Instruction:
The records below are to be written out exactly, with every picture omitted.
········
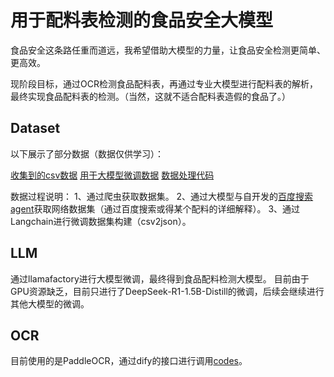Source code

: # 用于配料表检测的食品安全大模型

食品安全这条路任重而道远，我希望借助大模型的力量，让食品安全检测更简单、更高效。

现阶段目标，通过OCR检测食品配料表，再通过专业大模型进行配料表的解析，最终实现食品配料表的检测。（当然，这就不适合配料表造假的食品了。）


## Dataset
以下展示了部分数据（数据仅供学习）：

[收集到的csv数据](https://huggingface.co/collections/L0ve1ace/psychology-llm-gguf-67cc766eaf0a3f01c6e39aa6)
[用于大模型微调数据](https://huggingface.co/collections/L0ve1ace/psychology-llm-gguf-67cc766eaf0a3f01c6e39aa6)
[数据处理代码](https://huggingface.co/collections/L0ve1ace/psychology-llm-gguf-67cc766eaf0a3f01c6e39aa6)

数据过程说明：
1、通过爬虫获取数据集。
2、通过大模型与自开发的[百度搜索agent](https://huggingface.co/collections/L0ve1ace/psychology-llm-gguf-67cc766eaf0a3f01c6e39aa6)获取网络数据集（通过百度搜索或得某个配料的详细解释）。
3、通过Langchain进行微调数据集构建（csv2json）。


## LLM
通过llamafactory进行大模型微调，最终得到食品配料检测大模型。
目前由于GPU资源缺乏，目前只进行了DeepSeek-R1-1.5B-Distill的微调，后续会继续进行其他大模型的微调。


## OCR
目前使用的是PaddleOCR，通过dify的接口进行调用[codes]()。
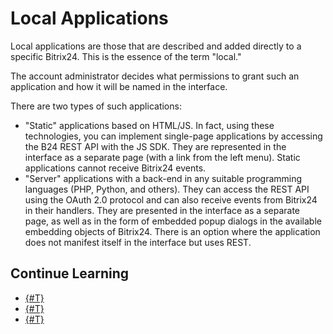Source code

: # Local Applications

Local applications are those that are described and added directly to a specific Bitrix24. This is the essence of the term "local."

The account administrator decides what permissions to grant such an application and how it will be named in the interface.

There are two types of such applications:

- "Static" applications based on HTML/JS. In fact, using these technologies, you can implement single-page applications by accessing the B24 REST API with the JS SDK. They are represented in the interface as a separate page (with a link from the left menu). Static applications cannot receive Bitrix24 events.
- "Server" applications with a back-end in any suitable programming languages (PHP, Python, and others). They can access the REST API using the OAuth 2.0 protocol and can also receive events from Bitrix24 in their handlers. They are presented in the interface as a separate page, as well as in the form of embedded popup dialogs in the available embedding objects of Bitrix24. There is an option where the application does not manifest itself in the interface but uses REST.

## Continue Learning

- [{#T}](static-local-app.md)
- [{#T}](serverside-local-app-with-ui.md)
- [{#T}](serverside-local-app-with-no-ui.md)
········
Answer to this task:
Source code

: # 用于配料表检测的食品安全大模型

食品安全这条路任重而道远，我希望借助大模型的力量，让食品安全检测更简单、更高效。

现阶段目标，通过OCR检测食品配料表，再通过专业大模型进行配料表的解析，最终实现食品配料表的检测。（当然，这就不适合配料表造假的食品了。）


## Dataset
以下展示了部分数据（数据仅供学习）：

[收集到的csv数据](https://huggingface.co/collections/L0ve1ace/psychology-llm-gguf-67cc766eaf0a3f01c6e39aa6)
[用于大模型微调数据](https://huggingface.co/collections/L0ve1ace/psychology-llm-gguf-67cc766eaf0a3f01c6e39aa6)
[数据处理代码](https://huggingface.co/collections/L0ve1ace/psychology-llm-gguf-67cc766eaf0a3f01c6e39aa6)

数据过程说明：
1、通过爬虫获取数据集。
2、通过大模型与自开发的[百度搜索agent](https://huggingface.co/collections/L0ve1ace/psychology-llm-gguf-67cc766eaf0a3f01c6e39aa6)获取网络数据集（通过百度搜索或得某个配料的详细解释）。
3、通过Langchain进行微调数据集构建（csv2json）。


## LLM
通过llamafactory进行大模型微调，最终得到食品配料检测大模型。
目前由于GPU资源缺乏，目前只进行了DeepSeek-R1-1.5B-Distill的微调，后续会继续进行其他大模型的微调。


## OCR
目前使用的是PaddleOCR，通过dify的接口进行调用[codes]()。
Source code

: # Local Applications

Local applications are those that are described and added directly to a specific Bitrix24. This is the essence of the term "local."

The account administrator decides what permissions to grant such an application and how it will be named in the interface.

There are two types of such applications:

- "Static" applications based on HTML/JS. In fact, using these technologies, you can implement single-page applications by accessing the B24 REST API with the JS SDK. They are represented in the interface as a separate page (with a link from the left menu). Static applications cannot receive Bitrix24 events.
- "Server" applications with a back-end in any suitable programming languages (PHP, Python, and others). They can access the REST API using the OAuth 2.0 protocol and can also receive events from Bitrix24 in their handlers. They are presented in the interface as a separate page, as well as in the form of embedded popup dialogs in the available embedding objects of Bitrix24. There is an option where the application does not manifest itself in the interface but uses REST.

## Continue Learning

- [{#T}](static-local-app.md)
- [{#T}](serverside-local-app-with-ui.md)
- [{#T}](serverside-local-app-with-no-ui.md)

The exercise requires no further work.